Beyond Ockham and Opium in the Northern Thai Highlands : Further Philosophising about Projects in the Applied Anthropology of Development and Foreign Aid

Douglas Miles, James Cook University

During 1966-68 I resided in the Yao village of Pulangka, in the rugged mountains of northern Thailand, near the Laotian border. On assignment from the Australian Government and the Thai Ministry of Social Welfare, I undertook a fine-grained field study of the sustainability of the shifting agriculture practices of the Yao. The aim was to determine, from economic, demographic and environmental viewpoints, the feasibility of phasing out opium production – something that the Yao themselves agreed was inevitable and indeed necessary.

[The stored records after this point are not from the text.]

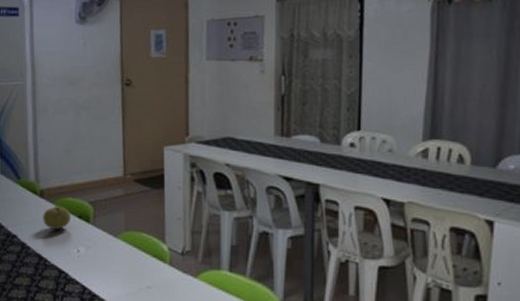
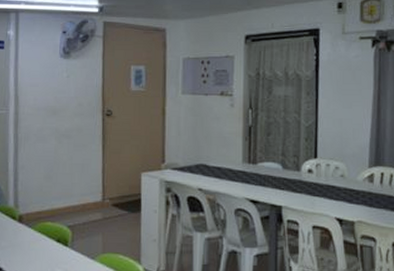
fruit: present [43,205,71,229] -> none [21,230,50,253]

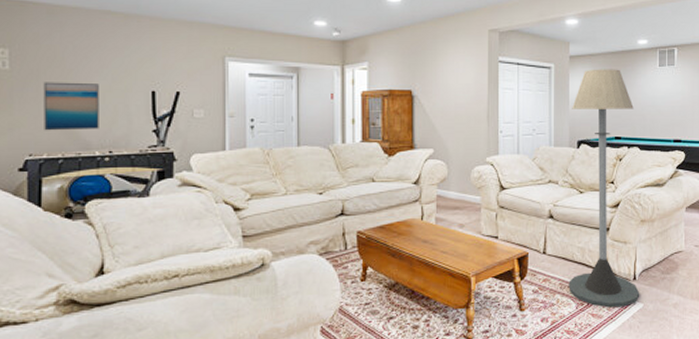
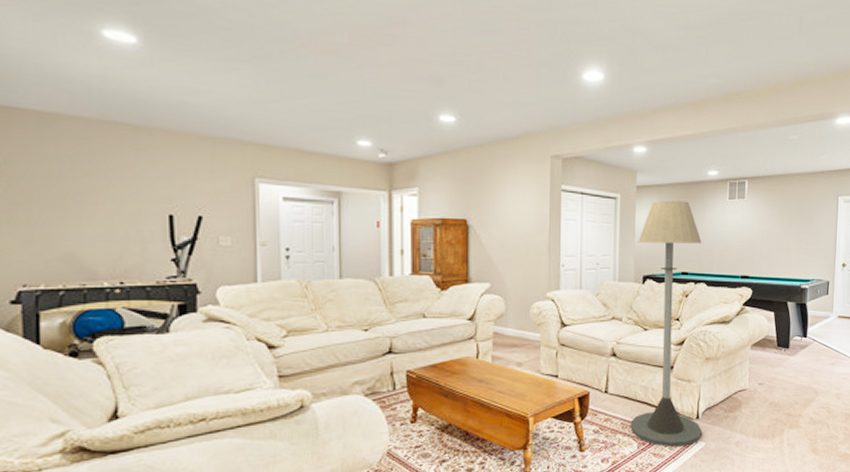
wall art: present [43,82,99,131] -> none [37,202,107,259]

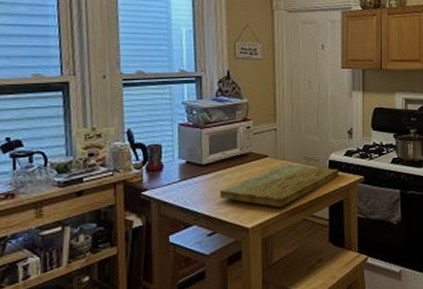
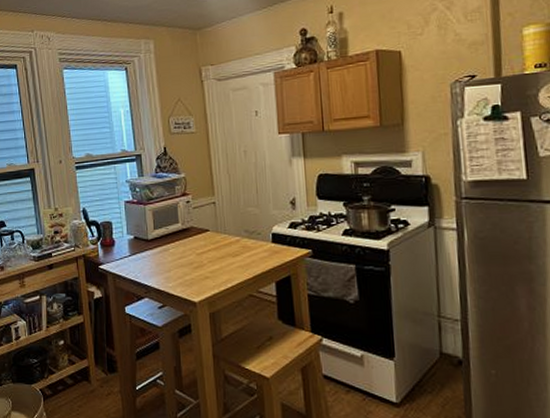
cutting board: present [219,163,339,208] -> none [166,237,283,283]

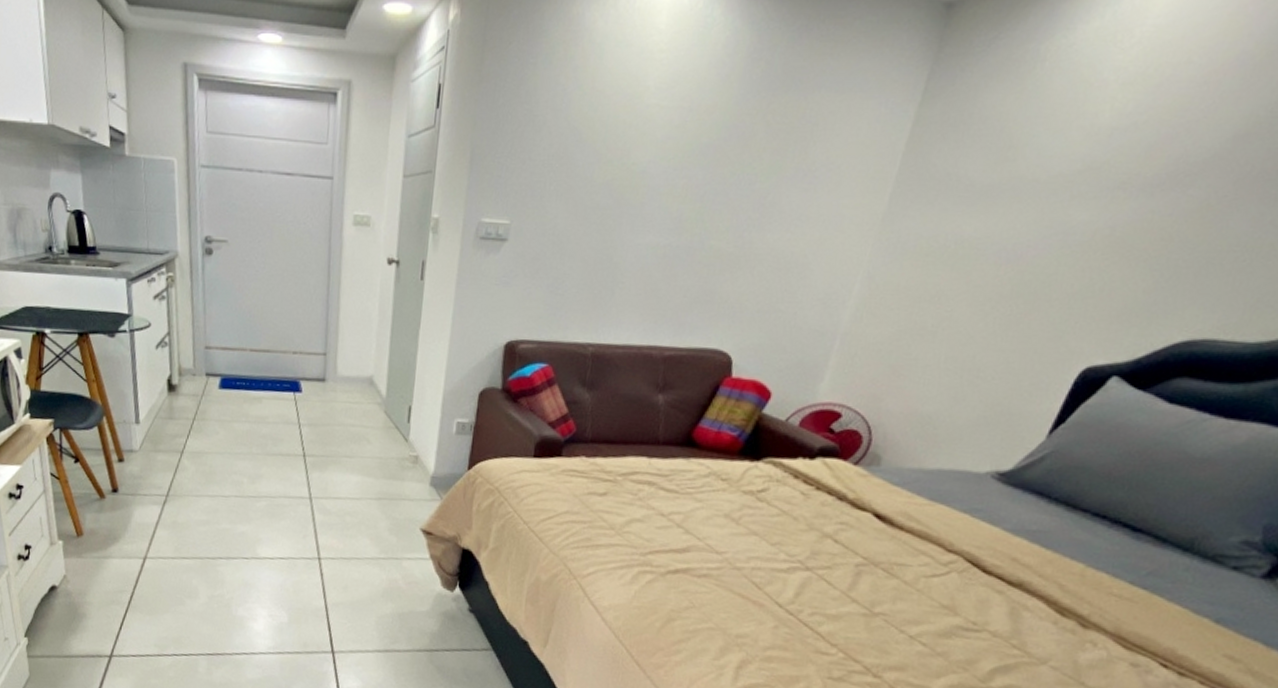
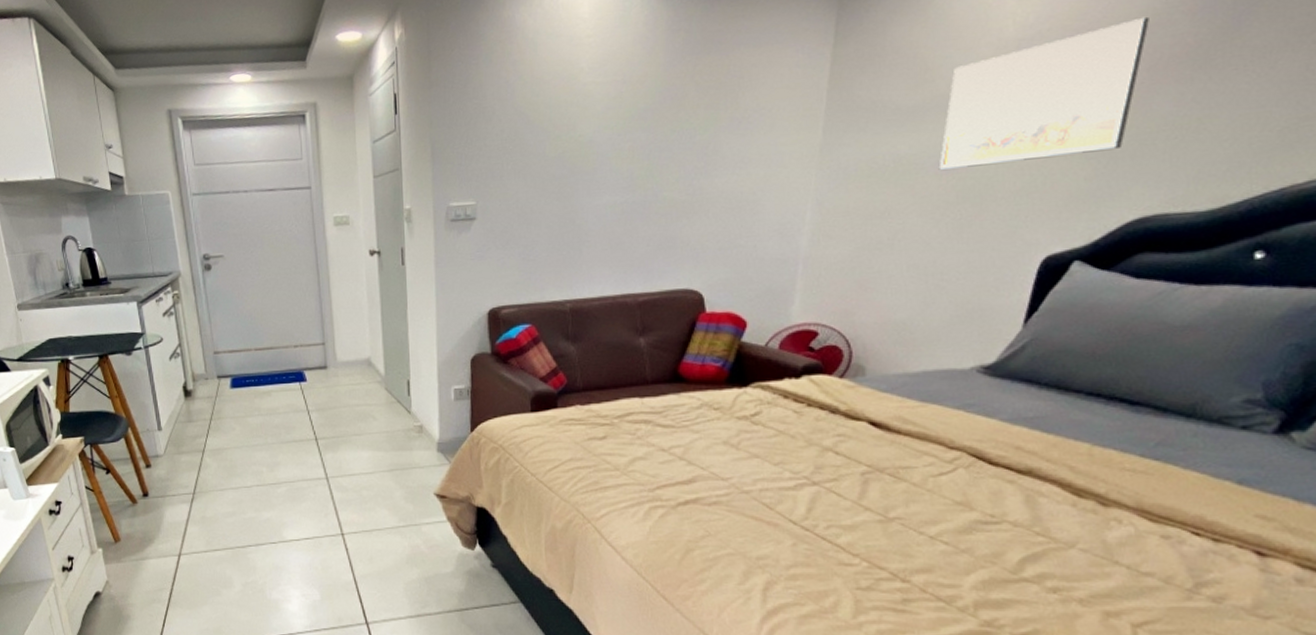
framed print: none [999,123,1250,264] -> present [938,16,1149,170]

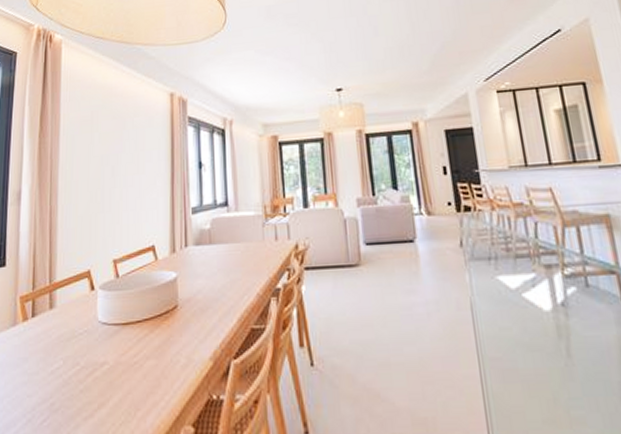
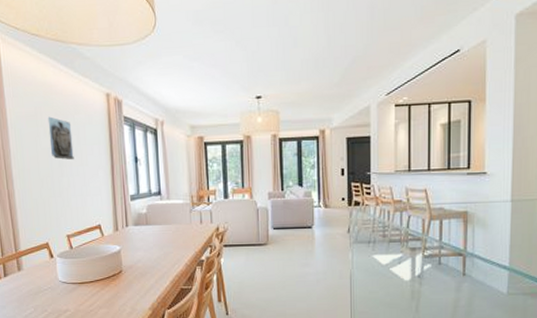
wall sculpture: none [103,120,130,169] -> present [47,116,74,160]

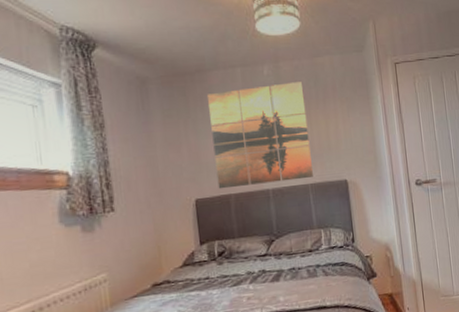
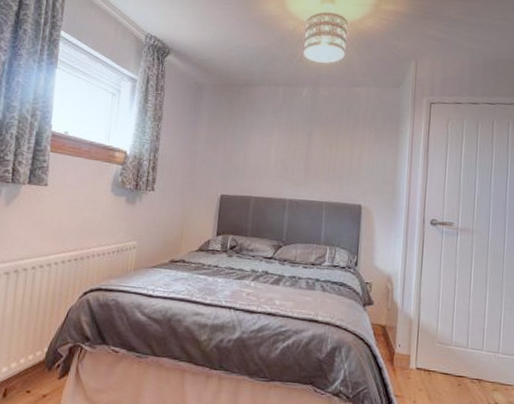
wall art: present [206,82,313,189] -> none [242,105,336,197]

Without warning, in February 1968 the Royal Thai Army implemented in Pulangka the then-current policy of destroying such villages and planting landmines in and around them in order to discourage continued residence and cultivation of crops. This brutal tactic, of course, rendered the established swidden system of mixed cropping, including poppy, permanently unsustainable. This paper also discusses the more sophisticated strategies adopted by the Thai military more recently to suppress opium production, including the commercial clear-felling and denuding of jungle regions where poppy is grown in shifting cultivation (my photographs will illustrate the appalling desolation, erosion and other ecological damage that has already been caused). Finally, and in view of the massive upheavals suffered by these Yao swidden farmers, I pose some more philosophical questions about the relevance of detailed, fine-grained fieldwork observations on the sustainability of certain agricultural practices, given the fact that powerful political and military forces were and continue to be such a drastic determinant.